Spécialiste des inégalités, Tony Atkinson suggère un taux d'impôt maximum porté à 50 %, dans tous les pays de cette zone.

La crise récente a-t-elle pesé sur les hauts revenus ?

Il est trop tôt pour en juger. Les données harmonisées nous manquent beaucoup, sur ce sujet. S'agissant des comptes nationaux, nous disposons de statistiques comparables, nous pouvons rapidement comparer l'évolution des PIB, mais ce n'est pas le cas s'agissant des revenus. Les délais sont importants. On peut penser que la diminution des plus-values, en 2008, a pesé sur les revenus des riches. Mais, semble-t-il, ils ont très vite regagné du terrain, si l'on en juge par les classements internationaux réalisés par la presse, tels que celui de « Forbes ». Par ailleurs, on constate un développement du « Welfare », même aux États-Unis où, contrairement à ce que l'on croit, il existe des allocations chômage. Cela contribue à réduire les inégalités.

Ces inégalités ont-elles eu un impact sur la croissance ?

Leur véritable impact a été le développement de l'injustice sociale.
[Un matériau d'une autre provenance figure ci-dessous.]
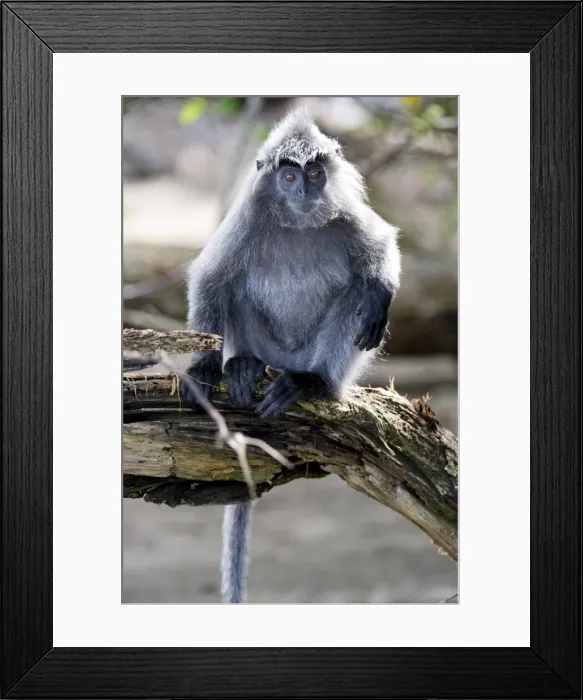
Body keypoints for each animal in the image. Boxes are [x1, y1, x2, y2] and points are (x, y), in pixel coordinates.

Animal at [180, 107, 401, 603]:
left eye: (315, 173)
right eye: (288, 176)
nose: (304, 189)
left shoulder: (347, 216)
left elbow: (381, 247)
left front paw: (382, 289)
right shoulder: (245, 219)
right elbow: (209, 280)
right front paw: (203, 367)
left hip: (316, 353)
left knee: (357, 295)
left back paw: (313, 383)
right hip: (264, 342)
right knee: (233, 288)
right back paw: (242, 366)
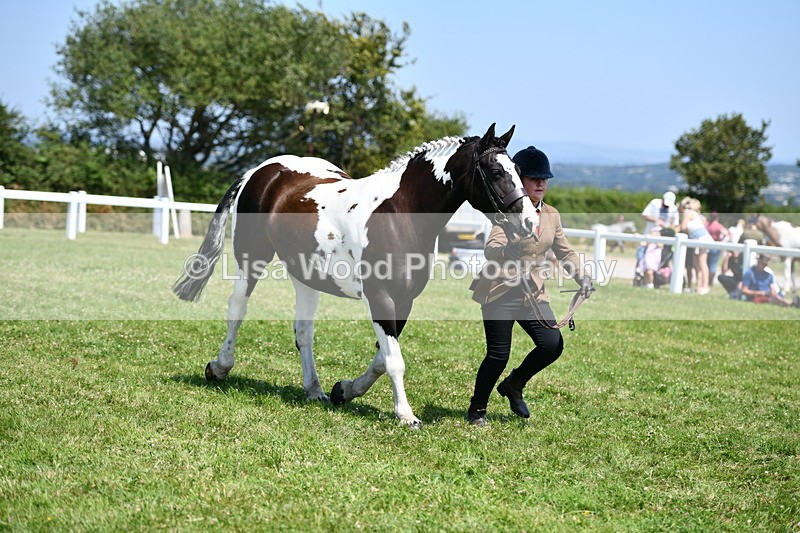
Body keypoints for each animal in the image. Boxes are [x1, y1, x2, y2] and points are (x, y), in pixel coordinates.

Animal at [172, 124, 538, 428]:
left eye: (519, 171)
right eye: (495, 171)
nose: (530, 223)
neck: (399, 213)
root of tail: (261, 171)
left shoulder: (404, 301)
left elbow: (381, 359)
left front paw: (344, 390)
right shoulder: (380, 298)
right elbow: (393, 361)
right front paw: (406, 415)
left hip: (305, 275)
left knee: (303, 331)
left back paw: (315, 389)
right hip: (251, 258)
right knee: (237, 309)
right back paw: (219, 367)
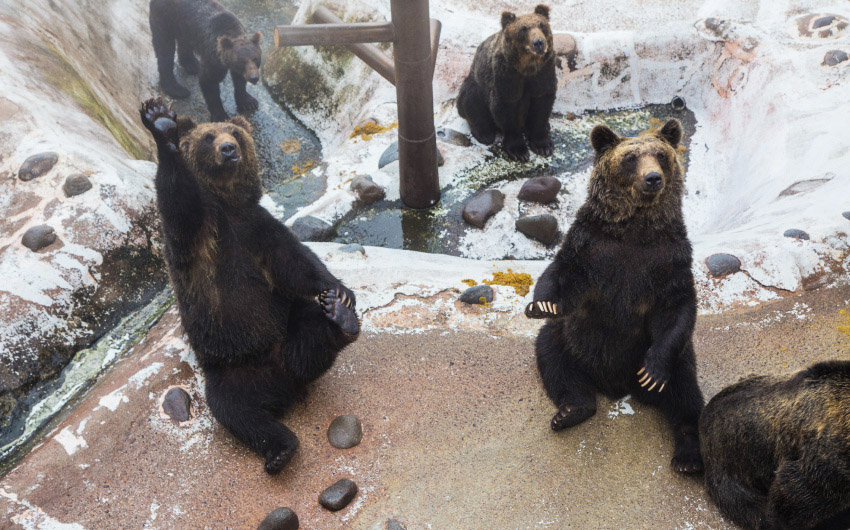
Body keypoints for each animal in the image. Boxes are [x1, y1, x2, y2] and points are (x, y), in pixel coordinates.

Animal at [139, 97, 359, 474]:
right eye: (208, 136)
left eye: (236, 133)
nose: (228, 149)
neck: (227, 205)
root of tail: (282, 384)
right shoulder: (198, 237)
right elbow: (178, 202)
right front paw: (161, 122)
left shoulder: (258, 227)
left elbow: (295, 261)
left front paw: (342, 292)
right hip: (230, 368)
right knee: (238, 412)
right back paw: (279, 450)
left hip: (288, 326)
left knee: (311, 334)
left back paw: (340, 318)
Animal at [456, 5, 557, 163]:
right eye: (523, 29)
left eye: (542, 25)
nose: (539, 43)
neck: (527, 67)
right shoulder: (506, 74)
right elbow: (506, 107)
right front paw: (518, 150)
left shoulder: (544, 71)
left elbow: (542, 103)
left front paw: (543, 145)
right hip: (475, 84)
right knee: (470, 101)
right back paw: (484, 133)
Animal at [525, 118, 705, 474]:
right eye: (630, 158)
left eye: (660, 155)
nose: (653, 178)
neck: (634, 230)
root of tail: (617, 387)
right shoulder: (590, 246)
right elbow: (561, 273)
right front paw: (542, 304)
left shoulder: (670, 258)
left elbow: (677, 306)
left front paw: (652, 372)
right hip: (573, 341)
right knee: (554, 357)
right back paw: (571, 411)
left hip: (677, 357)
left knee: (685, 393)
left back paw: (688, 457)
Il est difficile de démontrer un autre effet.

Comment diminuer les inégalités ?

Le meilleur instrument, c'est l'augmentation des impôts, du taux marginal d'impôt sur le revenu.

Jusqu'où est-il possible d'aller dans les hausses d'impôts ?

Pour éviter l'évasion, la fraude, le taux de 50 % me paraît raisonnable, un maximum. Surtout, il faudrait instituer une « world taxe authority » (autorité fiscale mondiale), qui mettrait en place une taxation globale des riches, avec des règles communes, un taux maximum commun de 50 %. Les riches y gagneraient en obtenant une moindre incertitude fiscale sur les règles en application. Les gouvernements ont réalisé d'importants progrès dans la transparence, l'information, sur des sujets comme le terrorisme. Pourquoi pas en matière fiscale ?

Faut-il convaincre tous les pays ?

On pourrait commencer par les grands pays industriels, l'OCDE. Même les Européens, à eux seuls, constitueraient un groupe de pression. Voyez la Suisse. Ils ont évolué.